After a busy weekend at HealthFoo I headed back to Baltimore to make the final preparations for HealthCampRDU. On Tuesday we drove down to Raleigh, NC for a one day HealthCa.mp/RDU at the Marbles Kids Museum. This was the first time the HealthCamp un-conference format had been experienced in the North Carolina area. We brought together about 70 people from across the area (and beyond) to discuss “innovating the care culture“
While HealthFoo brings together thought leaders from across HealthCare that are familiar with the un-conference approach HealthCamp typically finds itself reaching out in to the traditional health care world and introducing people to the inspirational nature of the “un-conference”.
We started the day with Fire starter talks from Susan Helm-Murtagh of BlueCross BlueShield North Caroline (the major sponsor of HealthCampRDU) and Derek Zabbia and Henry DePhillips of Audax Health. Their short 10 minute talks got the participants thinking. Then participants faced their first decision of the day. We held three tracks of 4×4 presentations. These were four slides in four minutes. I will post the presentations in a separate blog posting.
After the 4×4 sessions the participants were drawn back in to the main room in order to create the agenda for the remainder of the day. It was great to see the discussions ignite and the agenda wall fill up, changing and morphing as people merged sessions because they had common interests.

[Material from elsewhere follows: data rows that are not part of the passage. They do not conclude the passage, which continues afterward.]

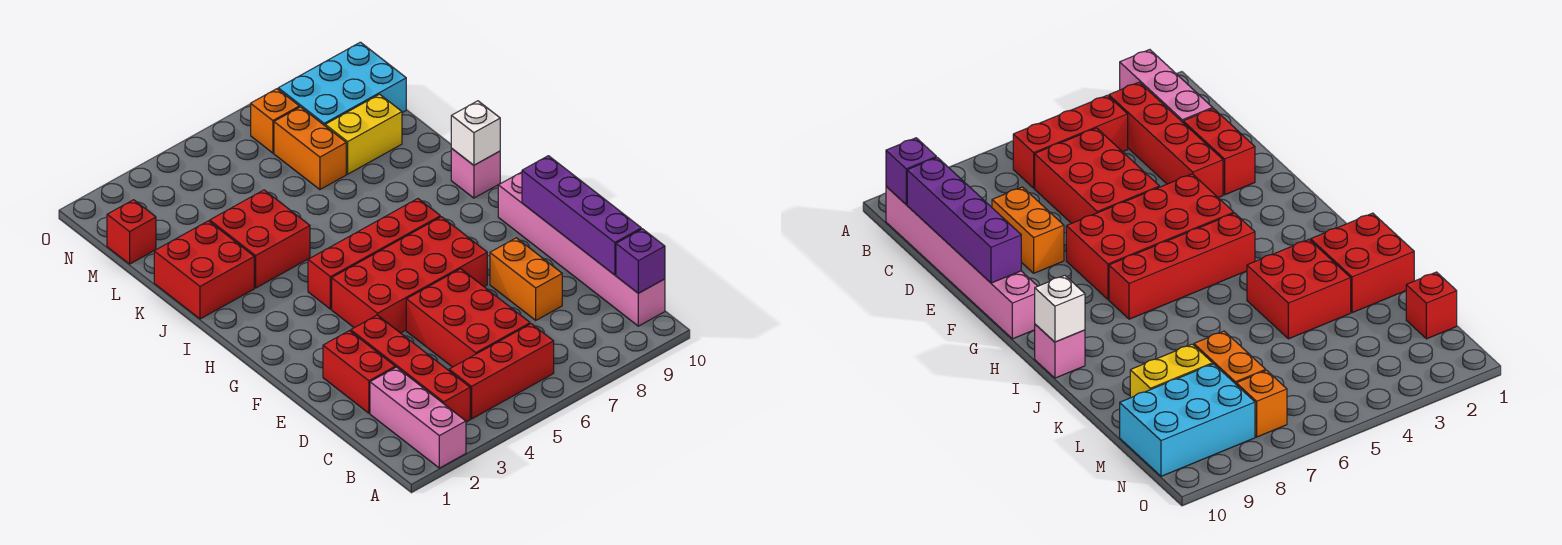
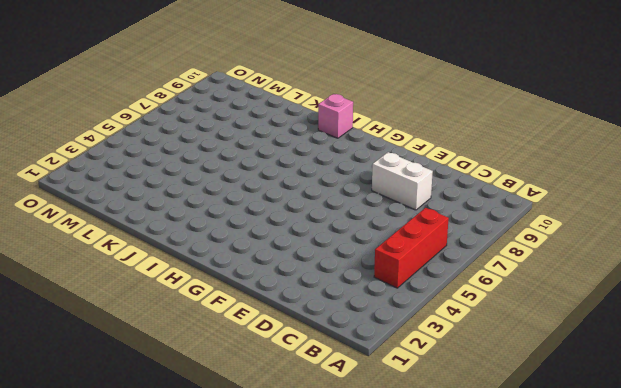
white 1x2 brick [372,152,433,210] -> orange 1x2 brick [490,238,562,320]
none -> pink 1x3 brick [370,367,466,468]
none -> red 1x4 brick [351,315,470,422]
none -> pink 1x6 brick [498,172,665,326]

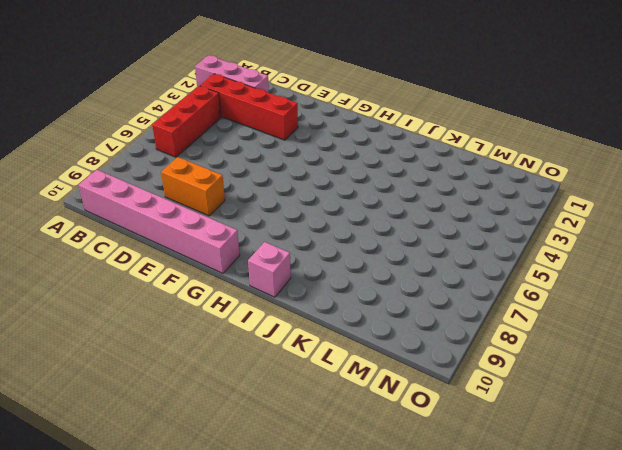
none -> red 2x3 brick [406,269,530,367]
none -> red 1x2 brick [323,331,395,413]
none -> red 2x4 brick [332,217,487,333]

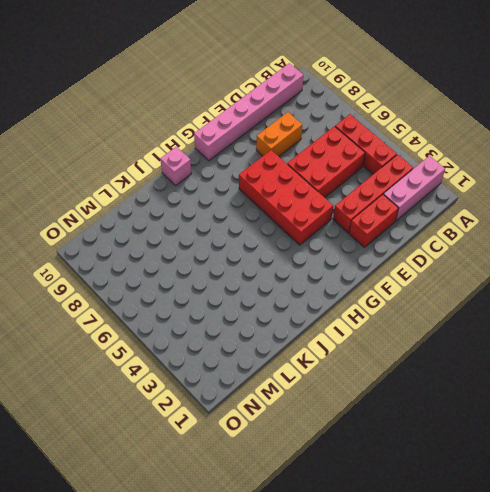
none -> red 1x4 brick [308,199,440,309]
none -> red 2x2 brick [154,221,254,319]
none -> red 2x2 brick [210,190,310,288]

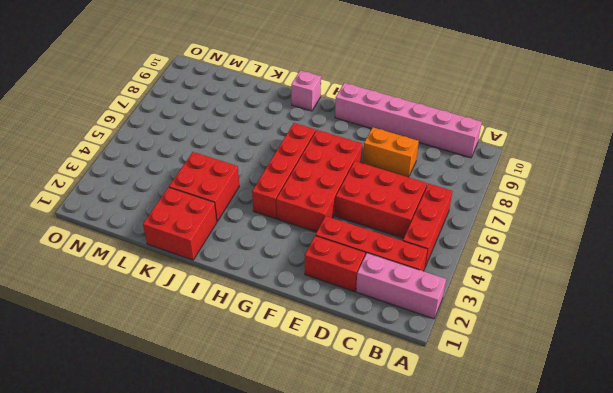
none -> orange 1x2 brick [274,107,346,190]
none -> yellow 1x2 brick [325,94,402,174]
none -> red 1x1 brick [107,200,156,264]

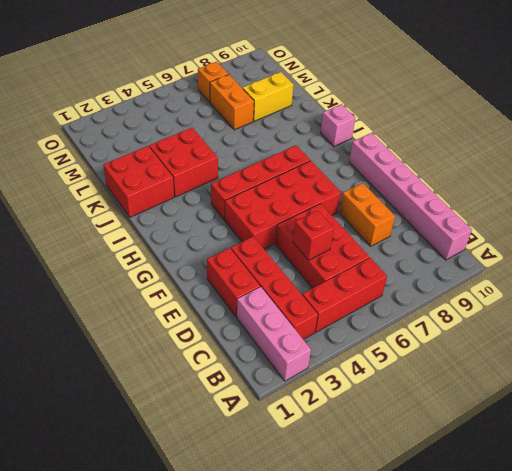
red 1x1 brick [293,211,334,260] -> red 1x1 brick moved to [107,200,156,264]
none -> cyan 2x3 brick [278,42,406,126]
none -> purple 1x1 brick [616,229,665,293]
none -> purple 1x4 brick [522,156,641,275]

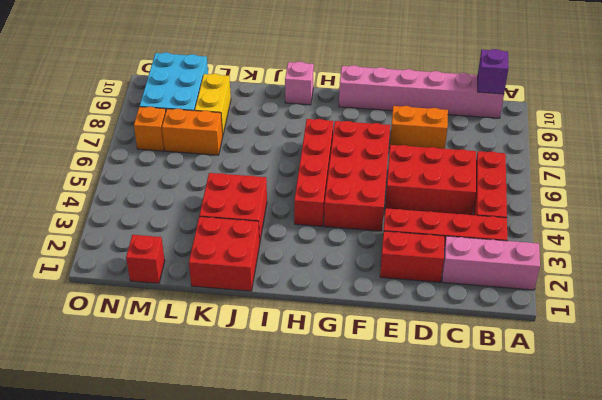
none -> purple 1x4 brick [522,156,641,275]
none -> white 1x1 brick [451,101,500,165]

What followed was an intense day of networking and discussion and we ended the day with a report back from each of the sessions.
What a Week!
It was an incredible non-stop week! A week interspersed with job interviews and software development. HealthFoo was an experience I will carry with me for a long, long time. A chance to re-charge the innovation batteries and re-connect with friends. it was a perfect pre-cursor to HealthCampRDU
where we take the un-conference experience to new areas of health care around the country and open people’s eyes to the potential of partnering with other passionate innovators to drive change in health care.